__Problem description__:
Write the entries out exactly, with the final line being the one containing "EEPROM_SENSOR_TRIGGERON".

__Stored data entries__:
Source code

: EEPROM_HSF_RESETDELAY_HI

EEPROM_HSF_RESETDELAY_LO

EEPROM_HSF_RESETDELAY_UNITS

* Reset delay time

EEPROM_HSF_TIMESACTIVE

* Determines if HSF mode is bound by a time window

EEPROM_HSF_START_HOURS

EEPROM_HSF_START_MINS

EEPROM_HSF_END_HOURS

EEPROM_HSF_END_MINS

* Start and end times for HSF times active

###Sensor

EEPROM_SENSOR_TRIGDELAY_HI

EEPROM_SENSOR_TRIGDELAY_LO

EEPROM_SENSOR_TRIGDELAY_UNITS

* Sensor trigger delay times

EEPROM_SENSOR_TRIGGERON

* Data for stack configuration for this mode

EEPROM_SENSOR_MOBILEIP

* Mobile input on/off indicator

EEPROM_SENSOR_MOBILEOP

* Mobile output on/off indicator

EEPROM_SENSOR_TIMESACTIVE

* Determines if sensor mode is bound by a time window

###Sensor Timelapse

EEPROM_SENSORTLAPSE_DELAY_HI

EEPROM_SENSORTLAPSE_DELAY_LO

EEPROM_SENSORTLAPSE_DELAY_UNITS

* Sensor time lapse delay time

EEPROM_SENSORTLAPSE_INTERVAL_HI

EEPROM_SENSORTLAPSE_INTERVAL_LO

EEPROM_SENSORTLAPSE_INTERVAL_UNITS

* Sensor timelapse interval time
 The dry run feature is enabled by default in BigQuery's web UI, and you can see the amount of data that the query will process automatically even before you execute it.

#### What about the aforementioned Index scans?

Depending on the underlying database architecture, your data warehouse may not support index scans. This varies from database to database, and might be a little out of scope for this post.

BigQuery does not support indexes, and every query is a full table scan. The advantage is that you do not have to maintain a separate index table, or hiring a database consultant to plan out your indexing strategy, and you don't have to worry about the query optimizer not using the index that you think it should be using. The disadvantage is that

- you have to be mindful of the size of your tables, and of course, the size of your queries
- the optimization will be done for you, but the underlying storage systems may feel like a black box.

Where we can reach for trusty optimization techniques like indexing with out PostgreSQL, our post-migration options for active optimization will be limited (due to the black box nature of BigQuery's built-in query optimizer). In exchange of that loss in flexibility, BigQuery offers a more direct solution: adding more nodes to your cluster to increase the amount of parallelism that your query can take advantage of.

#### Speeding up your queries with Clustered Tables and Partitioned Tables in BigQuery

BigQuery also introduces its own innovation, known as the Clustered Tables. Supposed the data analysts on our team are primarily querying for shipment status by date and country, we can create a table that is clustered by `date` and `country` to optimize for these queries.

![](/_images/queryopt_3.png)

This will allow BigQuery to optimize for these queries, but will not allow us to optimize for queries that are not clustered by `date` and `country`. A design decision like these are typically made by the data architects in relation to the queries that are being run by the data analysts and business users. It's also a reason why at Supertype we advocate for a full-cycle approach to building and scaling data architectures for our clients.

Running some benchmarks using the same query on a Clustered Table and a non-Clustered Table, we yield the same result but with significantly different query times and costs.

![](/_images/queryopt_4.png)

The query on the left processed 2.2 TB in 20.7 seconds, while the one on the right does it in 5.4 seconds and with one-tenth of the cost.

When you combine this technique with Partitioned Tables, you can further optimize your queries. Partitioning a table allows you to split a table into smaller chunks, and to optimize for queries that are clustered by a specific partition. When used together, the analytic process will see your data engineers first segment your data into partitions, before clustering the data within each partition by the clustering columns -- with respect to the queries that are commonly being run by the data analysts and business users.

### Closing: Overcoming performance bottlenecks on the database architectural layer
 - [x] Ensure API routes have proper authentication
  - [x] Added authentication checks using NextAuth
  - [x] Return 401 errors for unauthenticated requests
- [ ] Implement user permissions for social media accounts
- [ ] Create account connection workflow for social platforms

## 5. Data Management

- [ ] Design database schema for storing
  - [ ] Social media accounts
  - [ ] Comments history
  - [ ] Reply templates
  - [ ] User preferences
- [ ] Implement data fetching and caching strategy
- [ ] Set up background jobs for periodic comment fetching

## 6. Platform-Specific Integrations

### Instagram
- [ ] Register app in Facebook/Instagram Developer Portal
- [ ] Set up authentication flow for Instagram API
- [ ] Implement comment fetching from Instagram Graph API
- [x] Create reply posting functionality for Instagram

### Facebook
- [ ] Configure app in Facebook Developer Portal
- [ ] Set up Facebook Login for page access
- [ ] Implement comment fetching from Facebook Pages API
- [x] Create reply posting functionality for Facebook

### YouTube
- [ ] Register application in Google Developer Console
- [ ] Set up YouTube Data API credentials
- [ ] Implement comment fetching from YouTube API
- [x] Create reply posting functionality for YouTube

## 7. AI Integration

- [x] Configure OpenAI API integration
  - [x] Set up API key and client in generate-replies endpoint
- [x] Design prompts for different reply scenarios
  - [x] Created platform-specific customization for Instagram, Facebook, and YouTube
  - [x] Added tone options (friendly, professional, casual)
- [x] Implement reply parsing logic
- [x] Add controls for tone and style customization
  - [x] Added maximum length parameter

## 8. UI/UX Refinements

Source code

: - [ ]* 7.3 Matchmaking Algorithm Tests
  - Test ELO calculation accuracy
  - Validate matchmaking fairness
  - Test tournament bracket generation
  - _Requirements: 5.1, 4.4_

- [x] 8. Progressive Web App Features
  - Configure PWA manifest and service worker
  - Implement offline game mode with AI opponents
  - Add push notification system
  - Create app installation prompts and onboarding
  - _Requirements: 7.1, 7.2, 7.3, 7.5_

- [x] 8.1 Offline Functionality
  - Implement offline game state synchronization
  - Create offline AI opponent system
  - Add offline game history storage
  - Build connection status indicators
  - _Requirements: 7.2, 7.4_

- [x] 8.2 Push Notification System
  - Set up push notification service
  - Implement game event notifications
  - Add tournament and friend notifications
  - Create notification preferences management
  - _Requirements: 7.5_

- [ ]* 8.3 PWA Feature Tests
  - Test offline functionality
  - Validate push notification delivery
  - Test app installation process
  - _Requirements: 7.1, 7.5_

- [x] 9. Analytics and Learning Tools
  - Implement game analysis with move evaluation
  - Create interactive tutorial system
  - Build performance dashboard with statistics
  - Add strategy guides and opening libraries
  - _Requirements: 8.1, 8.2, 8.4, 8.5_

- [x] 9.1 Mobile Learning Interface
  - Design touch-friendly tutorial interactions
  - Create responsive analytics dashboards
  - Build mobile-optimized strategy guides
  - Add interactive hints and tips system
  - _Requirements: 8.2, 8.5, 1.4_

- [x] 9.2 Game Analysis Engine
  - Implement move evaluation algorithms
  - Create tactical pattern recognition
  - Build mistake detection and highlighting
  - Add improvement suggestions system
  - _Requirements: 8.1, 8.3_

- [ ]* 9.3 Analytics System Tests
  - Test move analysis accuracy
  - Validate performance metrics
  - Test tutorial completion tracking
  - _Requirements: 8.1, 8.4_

__Response below__:
Source code

: EEPROM_HSF_RESETDELAY_HI

EEPROM_HSF_RESETDELAY_LO

EEPROM_HSF_RESETDELAY_UNITS

* Reset delay time

EEPROM_HSF_TIMESACTIVE

* Determines if HSF mode is bound by a time window

EEPROM_HSF_START_HOURS

EEPROM_HSF_START_MINS

EEPROM_HSF_END_HOURS

EEPROM_HSF_END_MINS

* Start and end times for HSF times active

###Sensor

EEPROM_SENSOR_TRIGDELAY_HI

EEPROM_SENSOR_TRIGDELAY_LO

EEPROM_SENSOR_TRIGDELAY_UNITS

* Sensor trigger delay times

EEPROM_SENSOR_TRIGGERON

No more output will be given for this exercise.